The sun was shining so I paid another visit to the Taj Mahal and was again very impressed. Afterwards I went to the airport to catch a flight to Varanasi. The flight was delayed and then delayed some more. While I was sitting on the grass outside the terminal building (to keep warm—the building was so cold and damp) I noticed the taxi driver that had stolen my cosmetic bag! I started walking towards him across the grass, and I noticed that he saw and recognized me, as he started a bit. I looked him right in the eye and kept walking towards him. When I reached the place where he was standing with several other taxi drivers, I asked him if he had taxied me from the airport to the hotel two nights ago, and he agreed that he had. I asked him if he had ‘seen’ my cosmetic bag as it wasn’t in my suitcase when I got to the hotel. He said that yes, he had found it where I left it in his taxi (!) and when I asked him if he had it here, he replied that he did and got it from his trunk and handed it to me! I unzipped it to discover that nothing was missing (why would he want to take my cosmetics anyway?), thanked him, and walked back to the terminal building.
I just had to tell somebody, so I approached a woman and her daughter who had been waiting for the flight to Varanasi, also, and told them the story! The three of us, Susan, Adrian and I, spent some lovely time together trading travel stories. Adrian is going to school in Florence, Italy so I shall put her in touch with my daughter who is living there also.
Eventually the flight was cancelled and I was put up in the Mughal Sheraton Hotel in the Kipling Camp, which were tents with bathrooms that were in the back of the property, quite exotic. I left a message for Paul at his hotel to invite him to have dinner with me.
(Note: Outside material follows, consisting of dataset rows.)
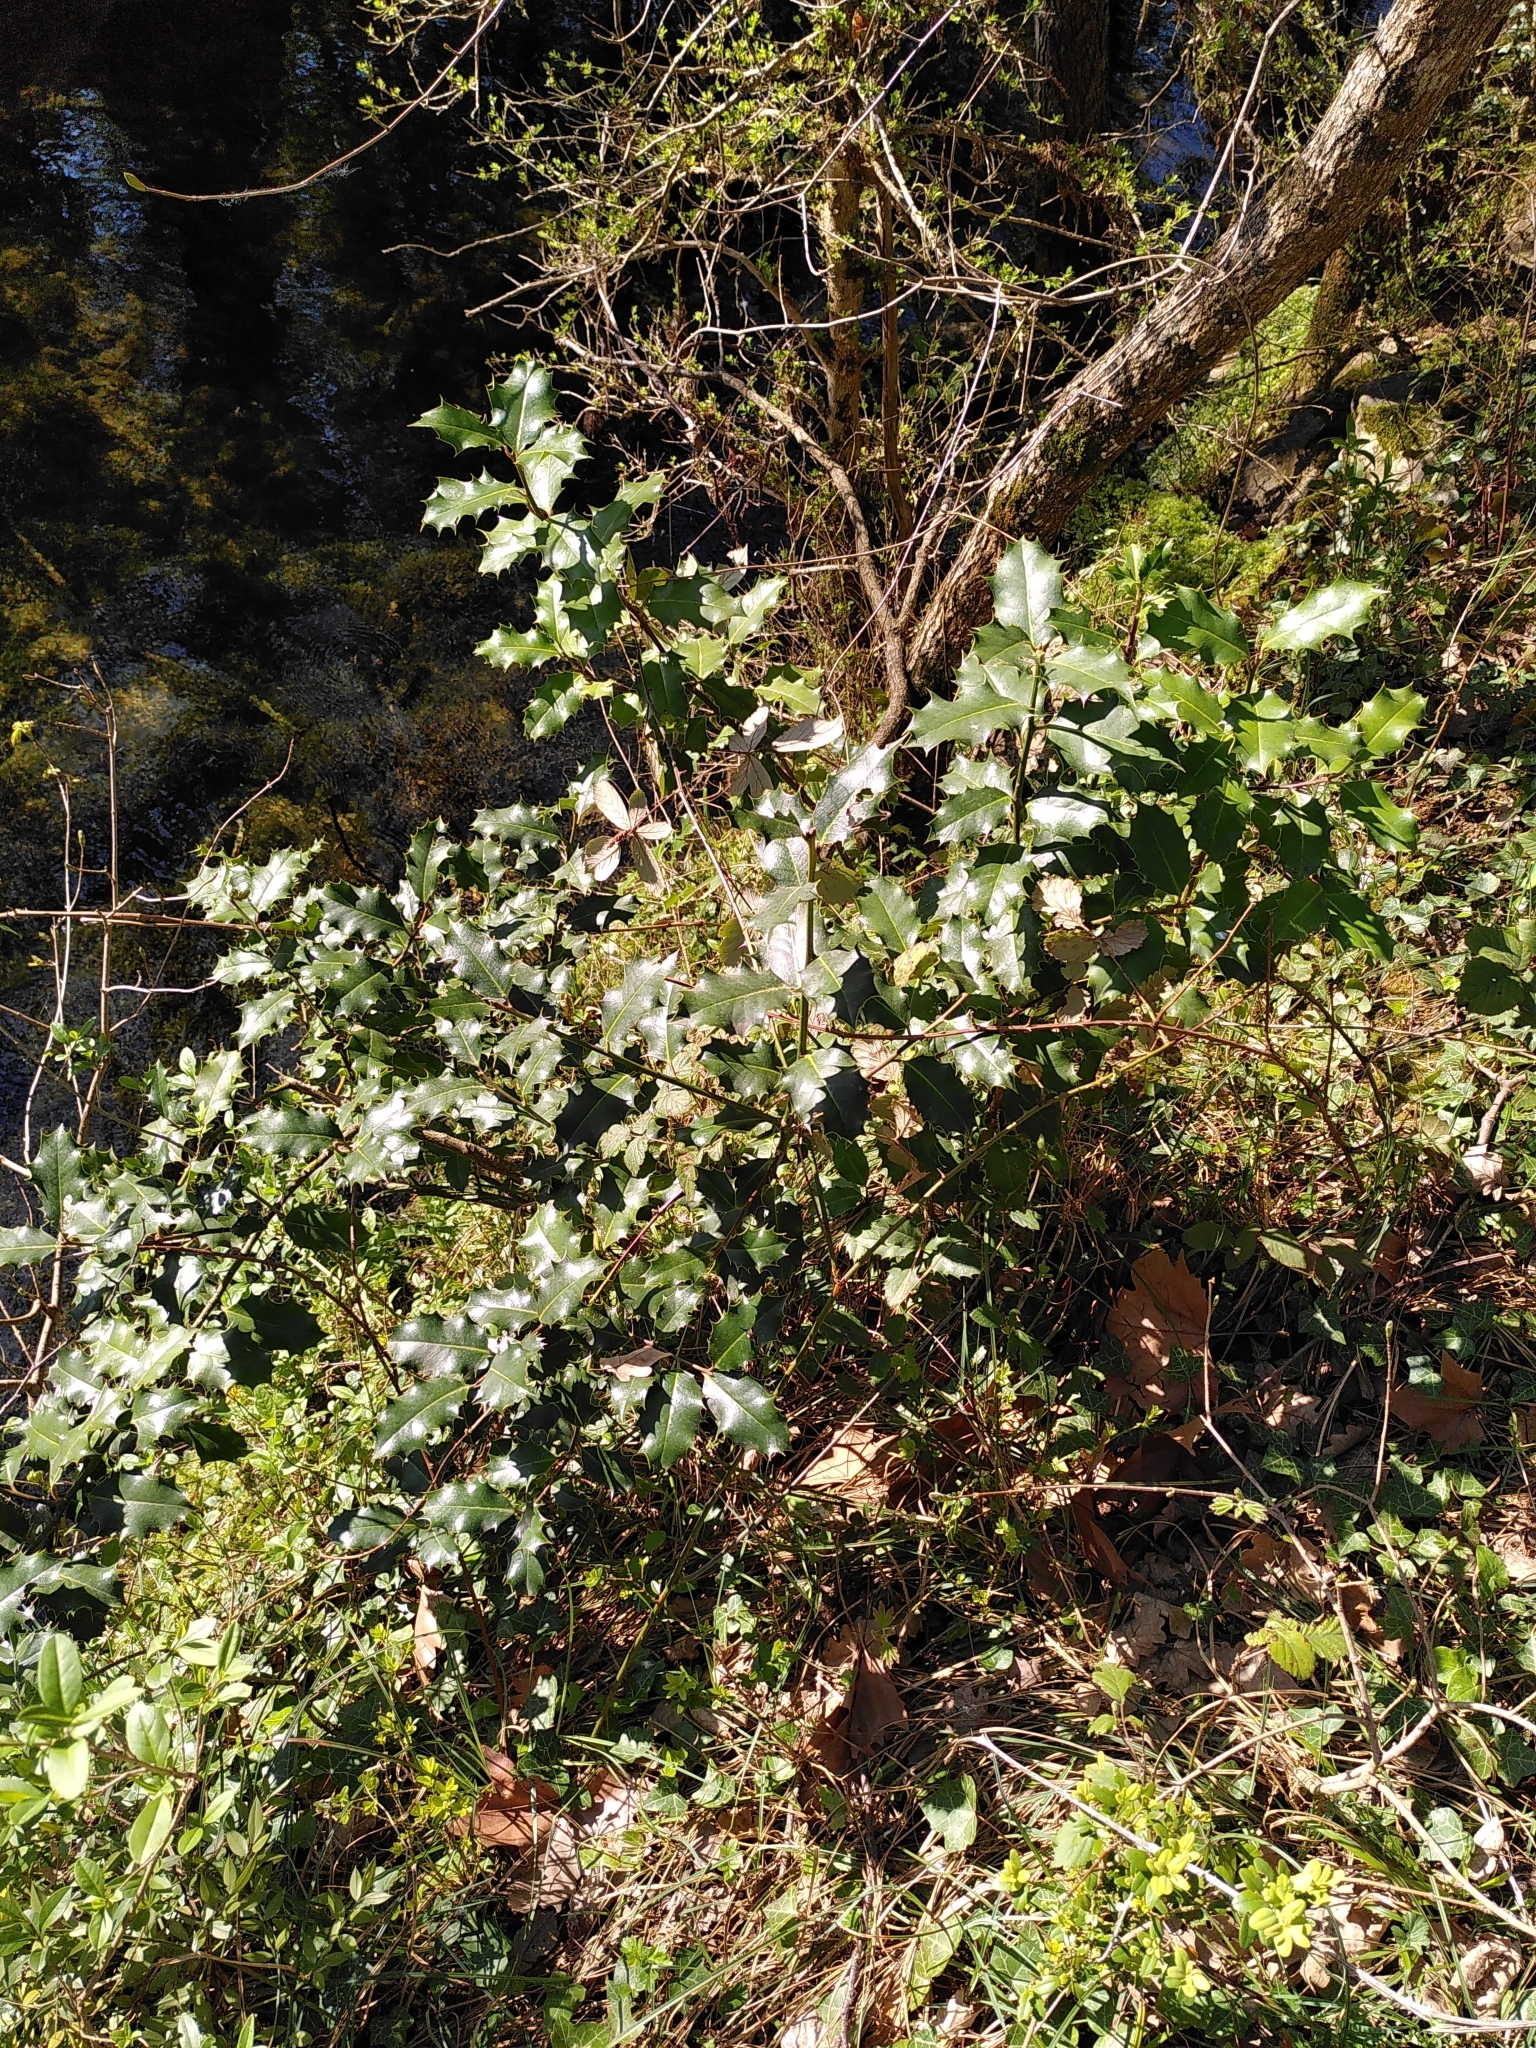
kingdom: Plantae
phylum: Tracheophyta
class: Magnoliopsida
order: Aquifoliales
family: Aquifoliaceae
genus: Ilex
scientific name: Ilex aquifolium
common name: English holly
I decided to go back to the Taj Mahal to watch it during sunset. When I got a taxi to take me back to the hotel, I apparently had one of the drivers that had observed my exchange with the delinquent driver. He asked me if I had truly left my cosmetic bag in his taxi, and, of course, I explained that the other driver was a thief who had taken my bag out of my suitcase.
Paul called and came for dinner, for which I wore my new Penjabi silk outfit that I had bought earlier. Since he had formerly worked at this hotel, he knew everybody, and we had a very nice time. I showed him the Kipling Camp and introduced him to Susan and Adrian—a pleasant evening.
I flew to Varanasi the next afternoon and was eaten by mosquitoes all night, which really cut into my sleep. I arose at 5:00 AM (still dark) to visit the ghats on the Ganges in the cold, cold. I took a boat trip out on the river during the sunrise, and in spite of the cold weather, there were many people bathing and saying prayers in the icy Ganges.
I walked around Varanasi—a really exotic place, but since it was Election Day, most of the stores were closed.
Varanasi is certainly a chaotic, but interesting city. One wonders what it would be like to live in these surroundings with everything clamoring for your attention. I felt like I was on sensory overload!
One temple building has the three-year-old child that is considered a reincarnation of a god. She will only go outside once a year when she is paraded in the streets of Katmandu for a local holiday. When she becomes pubescent, another child will be chosen to replace her. The ‘old’ one will probably never marry, as it is thought that a husband of this person will have very bad luck.
I also am coming down with a bad cold—what a drag! So tonight I managed to make a hot lemonade for myself, which is what my mother always made for me when I was a child. I bought lemons from a street vendor and got sugar and hot water from the hotel dining room. I’m sure it will cure me!